If you think back to the teachers that left their mark on you as a kid, I can bet that they were also the teachers that took the time to connect with you, and to get to know you. They were probably also the ones that made you feel good about yourself. I can still remember my Grade 2 teacher, Mme Hiscott (now Ferland), calling me over to her desk to tell me how perfect my cursive letter ‘z’ was in our practice books, and the day that she let us (a bunch of 7 and 8 year olds) decide whether we wanted to work on the vowel ‘o’ or ‘e.’ She understood the power of making kids feel good about themselves, and of giving them a voice and choice throughout their day. This same teacher also welcomed us lovingly every morning, regardless of our poor behavior or mishaps the day before (
never rarely mine of course)! She just naturally understood the importance of social and emotional learning and connection, and this long before any of us in the teacher world even knew what SEL stood for.
Now as a teachers we see SEL pop up everywhere. SEL and the importance of relationships has come up in almost every pd opportunity I have taken part in in the recent past, and across different topics in education too.

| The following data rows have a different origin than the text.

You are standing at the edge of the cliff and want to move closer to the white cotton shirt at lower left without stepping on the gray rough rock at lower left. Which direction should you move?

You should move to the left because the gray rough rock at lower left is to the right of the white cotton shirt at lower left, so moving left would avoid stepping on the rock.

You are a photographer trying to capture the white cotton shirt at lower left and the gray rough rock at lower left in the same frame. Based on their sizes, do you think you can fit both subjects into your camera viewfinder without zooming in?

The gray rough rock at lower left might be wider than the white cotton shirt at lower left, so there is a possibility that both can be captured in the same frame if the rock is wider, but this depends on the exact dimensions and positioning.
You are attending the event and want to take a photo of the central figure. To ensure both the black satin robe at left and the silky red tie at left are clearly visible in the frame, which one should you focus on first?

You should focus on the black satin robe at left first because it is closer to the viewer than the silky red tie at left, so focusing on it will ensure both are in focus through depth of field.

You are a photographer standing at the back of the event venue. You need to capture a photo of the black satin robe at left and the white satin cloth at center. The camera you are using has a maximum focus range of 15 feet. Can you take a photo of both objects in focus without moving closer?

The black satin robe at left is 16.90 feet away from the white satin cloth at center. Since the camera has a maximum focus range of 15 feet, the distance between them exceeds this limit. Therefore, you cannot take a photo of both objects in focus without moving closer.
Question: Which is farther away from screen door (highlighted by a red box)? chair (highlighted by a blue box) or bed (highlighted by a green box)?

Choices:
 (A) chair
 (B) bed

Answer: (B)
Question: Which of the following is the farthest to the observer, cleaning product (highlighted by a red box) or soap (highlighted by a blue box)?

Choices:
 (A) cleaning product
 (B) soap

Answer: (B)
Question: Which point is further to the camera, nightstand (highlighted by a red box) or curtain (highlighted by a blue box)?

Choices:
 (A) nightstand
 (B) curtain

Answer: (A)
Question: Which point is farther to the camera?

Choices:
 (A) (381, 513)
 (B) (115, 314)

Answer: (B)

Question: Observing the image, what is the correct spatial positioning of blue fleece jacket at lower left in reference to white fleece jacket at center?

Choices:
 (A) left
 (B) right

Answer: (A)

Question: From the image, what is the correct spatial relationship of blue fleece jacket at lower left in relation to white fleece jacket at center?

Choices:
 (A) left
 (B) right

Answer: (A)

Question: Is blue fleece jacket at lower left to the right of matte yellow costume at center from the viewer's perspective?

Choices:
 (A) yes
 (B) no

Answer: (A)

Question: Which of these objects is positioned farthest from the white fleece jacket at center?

Here are but a few examples.
- Chapter 4 of the Innovator’s Mindset, titled Relationships, Relationships, Relationships, in which George talks about the importance of connection and building team trust in innovative education.
- Gordon Neufeld’s talks on Making Sense of Anxiety and Working With Stuck Kids, during which his main focus is on the importance of healthy attachment and creating a sense of belonging.
- Block 1 (Social and Emotional Learning: Developing Compassionate Learning communities) of Winnipegger Jennifer Katz’ Three Block Model of Universal Design Learning and the fact that she states we “have to teach to the heart as well as to the mind.”
- Giving kids a voice in a collaborative solving approach.
- The stages of the DTORF that emphasize things such providing recognition, adult connection and connection with peers.
- The less than optimal brain development of trauma victims and the supreme importance of working on building trust with these victims.
- The ability to connect with others, and collaboration being important leadership skills.
- the DIR Floortime Model when working with kids with autism, and the importance of findings ways to connect with them on their level.
I could go on and on, but I think you get the point! The importance of relationships and social and emotional learning is everywhere and there’s no pretending that it doesn’t matter. The reason for all this talk about SEL and relationships, is because it is backed by some pretty interesting brain research.
We now know that the outermost part of the brain, the neocortex (or social part of the brain) in humans, is much larger than in other mammals our size, making us creatures of attachment. Because of this, we have a strong desire for belonging and social interaction. We like to be surrounded by friends and share our experiences with them. Our brains feel a sense of reward when we have these positive interactions with others and when we feel we belong. Not surprisingly, this is also when we thrive as people, when we want to work hard, when we make good decisions. A well connected family can work together to over come life’s challenges. A socially connected professional team working together is more successful. A classroom with a strong sense of belonging and community is always abuzz with learning and fun.
We also now know that the brain develops from the bottom up with the neocortex developing last and well into our adolescent years. This makes the teachers job of
including prioritizing social and emotional learning in the classroom that much more important. Believe it or not, we play a part in shaping our students’ brains! Woah! That is an important job, and excuse me for being dramatic, but one that I think we need to take seriously!
So even though I rarely write in cursive these days, and I don’t remember the specifics of what Mme Hiscott taught me from the Grade 2 curriculum, what I do know is that she played a part in shaping my brain, and taught me something way more valuable than anything in the curriculum, and that is the importance and power of heart work as a teacher!